> Exercise goal
Please copy every line of the material below, keeping each word and its order unchanged.
───── Data for the task ─────
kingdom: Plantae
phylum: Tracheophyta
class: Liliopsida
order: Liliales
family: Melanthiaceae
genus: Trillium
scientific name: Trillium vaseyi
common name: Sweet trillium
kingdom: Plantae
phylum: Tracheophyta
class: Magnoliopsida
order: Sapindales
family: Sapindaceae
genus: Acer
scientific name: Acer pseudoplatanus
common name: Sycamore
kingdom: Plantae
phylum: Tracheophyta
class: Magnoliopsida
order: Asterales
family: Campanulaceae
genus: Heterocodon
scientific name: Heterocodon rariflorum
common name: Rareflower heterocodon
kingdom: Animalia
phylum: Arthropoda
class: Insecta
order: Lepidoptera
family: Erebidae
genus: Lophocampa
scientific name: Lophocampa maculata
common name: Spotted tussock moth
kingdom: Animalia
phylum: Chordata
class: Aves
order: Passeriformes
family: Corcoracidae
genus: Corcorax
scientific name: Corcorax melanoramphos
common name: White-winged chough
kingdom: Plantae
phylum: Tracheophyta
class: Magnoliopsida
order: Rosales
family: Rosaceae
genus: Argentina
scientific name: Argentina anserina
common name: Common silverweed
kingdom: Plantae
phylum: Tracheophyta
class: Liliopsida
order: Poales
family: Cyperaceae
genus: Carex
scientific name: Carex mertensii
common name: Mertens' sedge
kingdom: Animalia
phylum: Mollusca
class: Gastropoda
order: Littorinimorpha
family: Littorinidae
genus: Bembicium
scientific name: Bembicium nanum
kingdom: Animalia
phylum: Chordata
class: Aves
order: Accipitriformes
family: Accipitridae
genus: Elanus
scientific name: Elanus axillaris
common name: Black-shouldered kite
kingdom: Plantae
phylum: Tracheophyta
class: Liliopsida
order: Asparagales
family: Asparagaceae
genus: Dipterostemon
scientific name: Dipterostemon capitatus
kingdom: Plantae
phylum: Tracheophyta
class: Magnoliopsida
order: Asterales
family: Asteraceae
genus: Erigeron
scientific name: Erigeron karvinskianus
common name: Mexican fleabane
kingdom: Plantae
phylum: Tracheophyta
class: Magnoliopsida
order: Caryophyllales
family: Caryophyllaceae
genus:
─────
> Response below
kingdom: Plantae
phylum: Tracheophyta
class: Liliopsida
order: Liliales
family: Melanthiaceae
genus: Trillium
scientific name: Trillium vaseyi
common name: Sweet trillium
kingdom: Plantae
phylum: Tracheophyta
class: Magnoliopsida
order: Sapindales
family: Sapindaceae
genus: Acer
scientific name: Acer pseudoplatanus
common name: Sycamore
kingdom: Plantae
phylum: Tracheophyta
class: Magnoliopsida
order: Asterales
family: Campanulaceae
genus: Heterocodon
scientific name: Heterocodon rariflorum
common name: Rareflower heterocodon
kingdom: Animalia
phylum: Arthropoda
class: Insecta
order: Lepidoptera
family: Erebidae
genus: Lophocampa
scientific name: Lophocampa maculata
common name: Spotted tussock moth
kingdom: Animalia
phylum: Chordata
class: Aves
order: Passeriformes
family: Corcoracidae
genus: Corcorax
scientific name: Corcorax melanoramphos
common name: White-winged chough
kingdom: Plantae
phylum: Tracheophyta
class: Magnoliopsida
order: Rosales
family: Rosaceae
genus: Argentina
scientific name: Argentina anserina
common name: Common silverweed
kingdom: Plantae
phylum: Tracheophyta
class: Liliopsida
order: Poales
family: Cyperaceae
genus: Carex
scientific name: Carex mertensii
common name: Mertens' sedge
kingdom: Animalia
phylum: Mollusca
class: Gastropoda
order: Littorinimorpha
family: Littorinidae
genus: Bembicium
scientific name: Bembicium nanum
kingdom: Animalia
phylum: Chordata
class: Aves
order: Accipitriformes
family: Accipitridae
genus: Elanus
scientific name: Elanus axillaris
common name: Black-shouldered kite
kingdom: Plantae
phylum: Tracheophyta
class: Liliopsida
order: Asparagales
family: Asparagaceae
genus: Dipterostemon
scientific name: Dipterostemon capitatus
kingdom: Plantae
phylum: Tracheophyta
class: Magnoliopsida
order: Asterales
family: Asteraceae
genus: Erigeron
scientific name: Erigeron karvinskianus
common name: Mexican fleabane
kingdom: Plantae
phylum: Tracheophyta
class: Magnoliopsida
order: Caryophyllales
family: Caryophyllaceae
genus:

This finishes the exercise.